BUFFALO, N.Y. (WIVB) — “A logistical nightmare,” that is how some medical professionals are describing the last minute rush of families to get their kids vaccinated. Without the vaccinations those students are banned from attending school.
Earlier this year, state lawmakers removed the religious exemptions thousands of families had cited to avoid getting their children vaccinated.
The law, passed in June, included a 14-day grace period to get the shots and now after 14 days have passed, many families are finding the vaccines are out of their reach—whether they had formerly sought the waiver or not.
Rebecca Graves took her son Keing Taylor, 11, to his pediatrician to get vaccinated, but his doctor did not have the meningitis vaccine so they were referred to a clinic, which was also out of the medicine.
Graves recalled a clinician’s frustration, “That she has seen more people in the past three days than three months, and so many people have come in, she has even ran out of her needles.”
When state lawmakers passed the law in June barring the religious exemptions used by families to avoid the mandatory immunizations, the New York Department of Health said there were more than 26,000 children who now have to get up-to-date on a battery of immunizations.
Dr. Steven Lana of Delaware Pediatrics said even older non-immunized students would have to get caught up with the shots needed to enter kindergarten, “They had to have their primary series completed, which means two doses of Mumps-Measles-Rubella, 4 or 5 doses of DTAP, polio.”

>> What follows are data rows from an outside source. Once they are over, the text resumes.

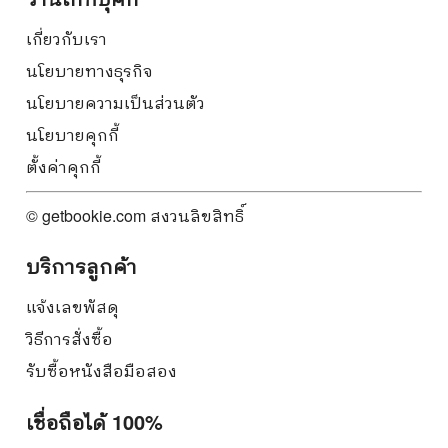
เกี่ยวกับเรา
นโยบายทางธุรกิจ
นโยบายความเป็นส่วนตัว
นโยบายคุกกี้
ตั้งค่าคุกกี้
© getbookie.com สงวนลิขสิทธิ์
บริการลูกค้า
แจ้งเลขพัสดุ
วิธีการสั่งซื้อ
รับซื้อหนังสือมือสอง
เชื่อถือได้ 100%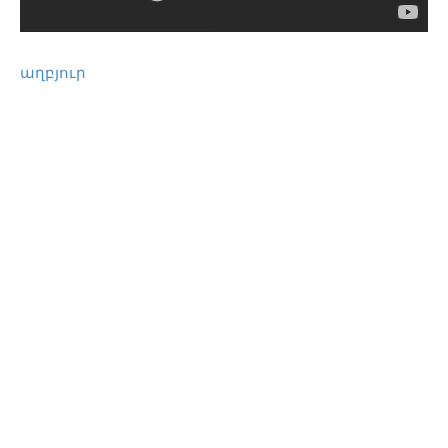
աղբյուր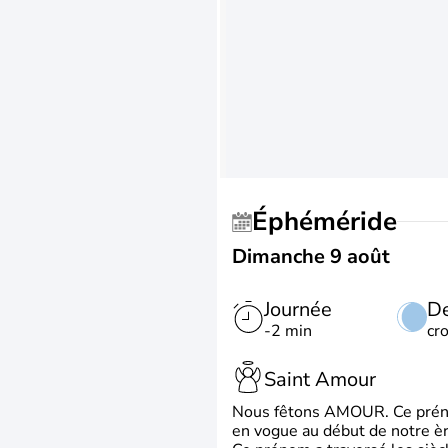
Éphéméride
Dimanche 9 août
Journée
De
-2 min
cr
Saint Amour
Nous fêtons AMOUR. Ce prénom
en vogue au début de notre ère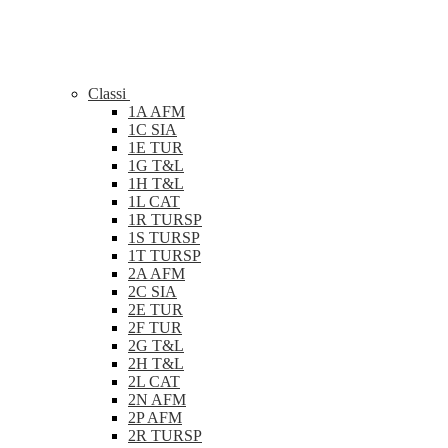
Classi
1A AFM
1C SIA
1E TUR
1G T&L
1H T&L
1L CAT
1R TURSP
1S TURSP
1T TURSP
2A AFM
2C SIA
2E TUR
2F TUR
2G T&L
2H T&L
2L CAT
2N AFM
2P AFM
2R TURSP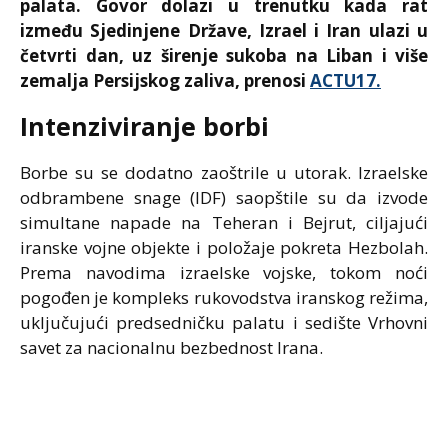
palata
. Govor dolazi u trenutku kada rat
između
Sjedinjene Države
,
Izrael
i
Iran
ulazi u
četvrti dan, uz širenje sukoba na
Liban
i više
zemalja Persijskog zaliva, prenosi
ACTU17.
Intenziviranje borbi
Borbe su se dodatno zaoštrile u utorak.
Izraelske
odbrambene snage (IDF)
saopštile su da izvode
simultane napade na
Teheran
i
Bejrut
, ciljajući
iranske vojne objekte i položaje pokreta
Hezbolah
.
Prema navodima izraelske vojske, tokom noći
pogođen je kompleks rukovodstva iranskog režima,
uključujući predsedničku palatu i sedište
Vrhovni
savet za nacionalnu bezbednost Irana
.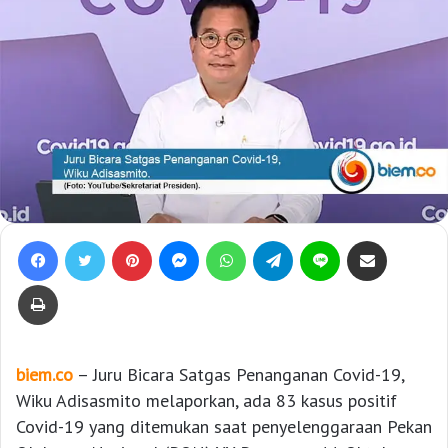
Facebook
Twitter
Pinterest
Messenger
WhatsApp
Telegram
Line
Bagikan lewat e-Mail
Print
biem.co
– Juru Bicara Satgas Penanganan Covid-19,
Wiku Adisasmito melaporkan, ada 83 kasus positif
Covid-19 yang ditemukan saat penyelenggaraan Pekan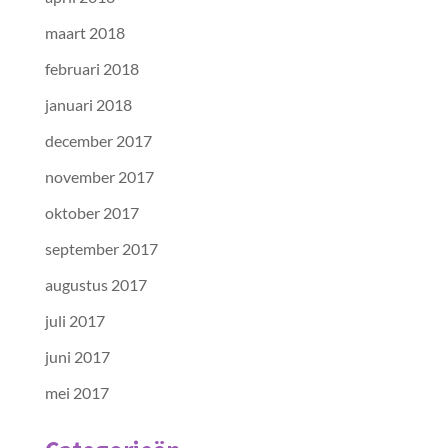
maart 2018
februari 2018
januari 2018
december 2017
november 2017
oktober 2017
september 2017
augustus 2017
juli 2017
juni 2017
mei 2017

Lana said the new law seems to be causing gridlock for those non-immunized students who can’t just suddenly make an appointment to get their shots at the last minute.

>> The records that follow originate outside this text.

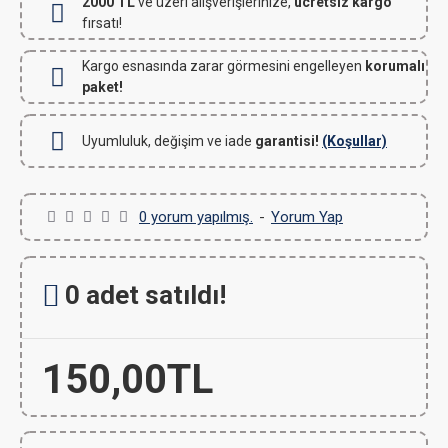
2000 TL
ve üzeri alışverişlerinize,
ücretsiz kargo
fırsatı!
Kargo esnasında zarar görmesini engelleyen
korumalı
paket!
Uyumluluk, değişim ve iade
garantisi!
(Koşullar)
0 yorum yapılmış.
-
Yorum Yap
0 adet satıldı!
150,00TL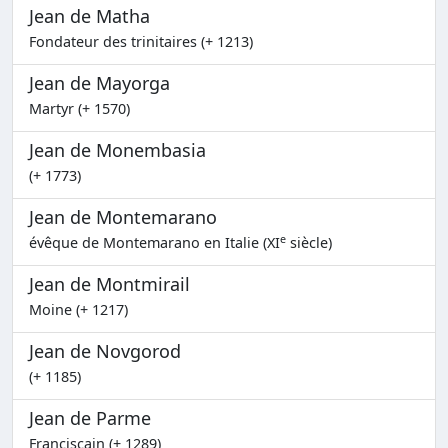
Jean de Matha
Fondateur des trinitaires (+ 1213)
Jean de Mayorga
Martyr (+ 1570)
Jean de Monembasia
(+ 1773)
Jean de Montemarano
e
évêque de Montemarano en Italie (XI
siècle)
Jean de Montmirail
Moine (+ 1217)
Jean de Novgorod
(+ 1185)
Jean de Parme
Franciscain (+ 1289)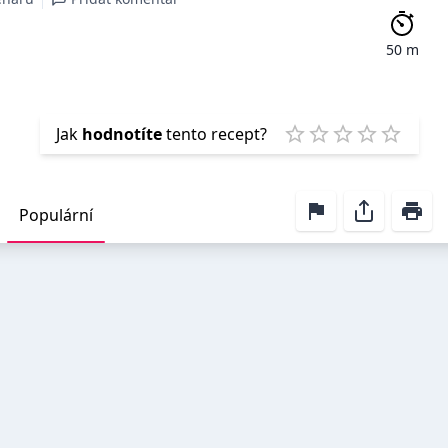
50 m
Emp
Jak
hodnotíte
tento recept?
1 Star
2 Stars
3 Stars
4 Stars
5 Star
Populární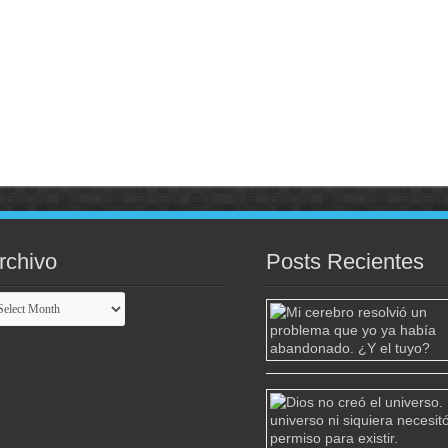
rchivo
Posts Recientes
chivo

Medical offices are generally going to be booked up with their regular patients, which means waiting for days or even months to get the needed immunizations, and that means no school.
Lana said Delaware Pediatrics won’t even accept a new patient who has not been immunized, “You can’t manufacture capacity. You only have so many appointment slots, you only have so many doctors, and you only have so many hours in a day, and we just can’t accommodate an influx of people.”

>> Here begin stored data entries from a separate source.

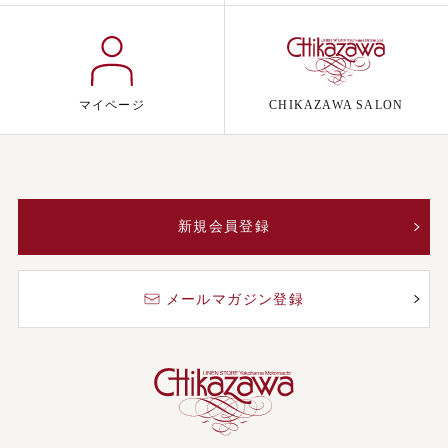
マイページ
CHIKAZAWA SALON
新規会員登録
メールマガジン登録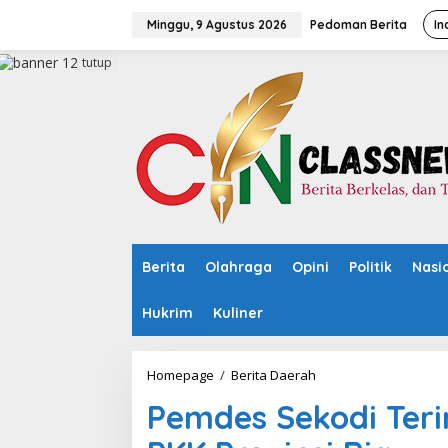
L
e
Minggu, 9 Agustus 2026
Pedoman Berita
In
w
a
tutup
t
i
k
e
k
o
n
t
e
n
Berita
Olahraga
Opini
Politik
Nasi
Hukrim
Kuliner
Homepage
/
Berita Daerah
P
e
Pemdes Sekodi Ter
m
d
e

But Rebecca Graves said her family has never sought an exemption for any of her three children, and she had made an appointment to get Keing his meningitis shot. The children’s clinic now says he might have to wait until November to return to school.
The third grader said he is disappointed he is missing school, “I like it because I want to learn, not because I want to chill with my friends. I need to learn, not only because I like to learn, but because I need to get a job and have a better future.”
Graves is now desperately searching for a medical office that will vaccinate her son, “I love him, so it is cool to have him around but he is missing a lot and that is not fair to him.”
A State Health Department spokesperson told News 4 in an email, “There is no shortage of the meningitis vaccine.”
The Health Dept. is also contacting the children’s clinic that told Graves they had run out of meningococcal vaccine until November, “to assist them if there are any ordering issues.”